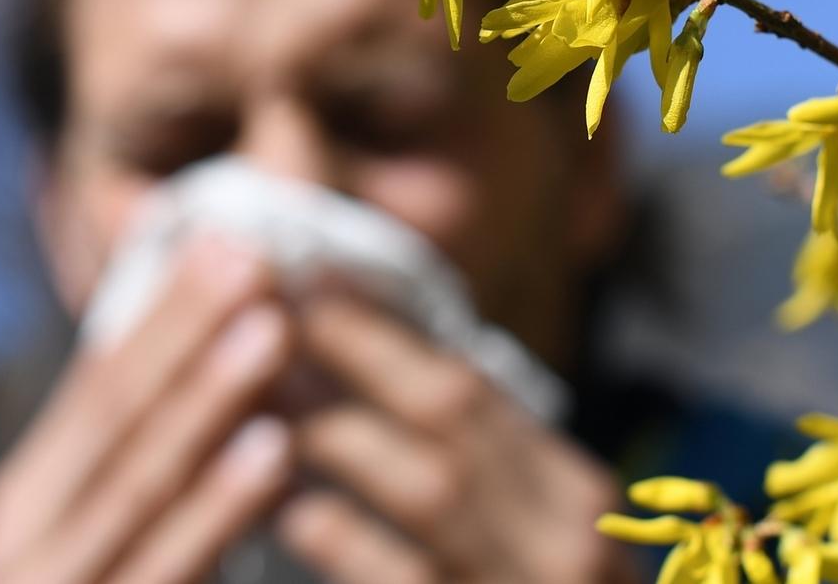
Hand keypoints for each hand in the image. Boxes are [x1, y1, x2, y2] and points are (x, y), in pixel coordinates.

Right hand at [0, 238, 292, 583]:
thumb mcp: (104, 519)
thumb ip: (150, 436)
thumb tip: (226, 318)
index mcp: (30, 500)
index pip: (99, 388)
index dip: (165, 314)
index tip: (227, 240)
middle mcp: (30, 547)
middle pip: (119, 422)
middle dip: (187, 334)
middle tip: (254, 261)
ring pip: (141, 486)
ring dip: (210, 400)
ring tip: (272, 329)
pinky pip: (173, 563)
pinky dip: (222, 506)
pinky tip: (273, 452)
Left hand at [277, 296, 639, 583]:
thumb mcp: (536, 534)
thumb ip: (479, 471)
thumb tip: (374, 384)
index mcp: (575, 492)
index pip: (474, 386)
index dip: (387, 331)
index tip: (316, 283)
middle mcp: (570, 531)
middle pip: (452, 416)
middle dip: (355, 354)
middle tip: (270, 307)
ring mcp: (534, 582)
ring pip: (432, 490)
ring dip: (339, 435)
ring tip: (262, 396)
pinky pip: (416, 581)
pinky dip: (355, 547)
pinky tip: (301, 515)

+---+

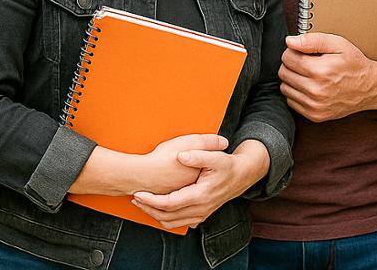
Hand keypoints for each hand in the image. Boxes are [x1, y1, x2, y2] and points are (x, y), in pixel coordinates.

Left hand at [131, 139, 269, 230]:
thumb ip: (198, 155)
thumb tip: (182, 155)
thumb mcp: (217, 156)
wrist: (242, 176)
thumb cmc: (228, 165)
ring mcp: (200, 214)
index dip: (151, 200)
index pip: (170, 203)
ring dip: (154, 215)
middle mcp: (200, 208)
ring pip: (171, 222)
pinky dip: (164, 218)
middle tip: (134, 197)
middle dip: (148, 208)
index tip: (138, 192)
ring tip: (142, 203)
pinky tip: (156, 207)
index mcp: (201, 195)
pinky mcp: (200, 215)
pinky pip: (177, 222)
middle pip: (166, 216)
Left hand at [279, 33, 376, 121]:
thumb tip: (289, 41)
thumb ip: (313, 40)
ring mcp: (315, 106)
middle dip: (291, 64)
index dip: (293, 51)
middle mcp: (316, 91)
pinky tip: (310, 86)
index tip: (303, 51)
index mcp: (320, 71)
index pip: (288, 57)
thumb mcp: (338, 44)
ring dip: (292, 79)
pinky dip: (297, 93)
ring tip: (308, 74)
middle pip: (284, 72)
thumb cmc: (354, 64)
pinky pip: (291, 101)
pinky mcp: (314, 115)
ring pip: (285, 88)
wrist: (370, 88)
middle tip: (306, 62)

+---+

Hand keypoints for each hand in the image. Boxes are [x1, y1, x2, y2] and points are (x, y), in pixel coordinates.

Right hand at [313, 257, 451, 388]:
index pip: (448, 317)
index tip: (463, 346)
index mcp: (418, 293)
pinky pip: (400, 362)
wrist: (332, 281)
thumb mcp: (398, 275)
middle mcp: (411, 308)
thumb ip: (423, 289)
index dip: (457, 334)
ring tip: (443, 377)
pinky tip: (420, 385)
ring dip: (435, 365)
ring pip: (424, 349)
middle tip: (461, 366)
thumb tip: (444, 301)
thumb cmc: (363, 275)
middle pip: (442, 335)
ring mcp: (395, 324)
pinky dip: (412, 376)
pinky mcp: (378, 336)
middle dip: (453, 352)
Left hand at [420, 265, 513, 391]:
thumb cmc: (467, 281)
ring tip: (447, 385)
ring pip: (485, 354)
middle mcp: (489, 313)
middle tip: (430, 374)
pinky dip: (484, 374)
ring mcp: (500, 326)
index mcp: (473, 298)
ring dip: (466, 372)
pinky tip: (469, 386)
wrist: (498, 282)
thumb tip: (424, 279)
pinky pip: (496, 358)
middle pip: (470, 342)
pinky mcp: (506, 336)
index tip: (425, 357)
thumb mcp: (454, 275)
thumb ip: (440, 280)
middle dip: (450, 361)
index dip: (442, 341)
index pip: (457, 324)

+---+

### TASK GOAL
Using the records above, write out exactly the lines between the one holding "thumb tip: (226, 318)" and the one holding "pinky tip: (301, 515)", inclusive; leave everything else out.

### TASK ANSWER
thumb tip: (226, 318)
index mcp: (30, 500)
index pip: (99, 388)
index dip: (165, 314)
index tip: (227, 240)
middle mcp: (30, 547)
middle pip: (119, 422)
middle dip: (187, 334)
middle tip: (254, 261)
ring pip: (141, 486)
ring dip: (210, 400)
ring tip: (272, 329)
pinky pip: (173, 563)
pinky dip: (222, 506)
pinky tip: (273, 452)
Left hand at [277, 296, 639, 583]:
thumb mcp: (536, 534)
thumb ip: (479, 471)
thumb tip: (374, 384)
index mcp: (575, 492)
index pip: (474, 386)
index dip: (387, 331)
index tip: (316, 283)
middle mcp: (570, 531)
middle pip: (452, 416)
middle dip: (355, 354)
middle tip: (270, 307)
ring mcp: (534, 582)
ring pip: (432, 490)
ring dip: (339, 435)
ring tip: (262, 396)
pinky pip: (416, 581)
pinky dip: (355, 547)
pinky tip: (301, 515)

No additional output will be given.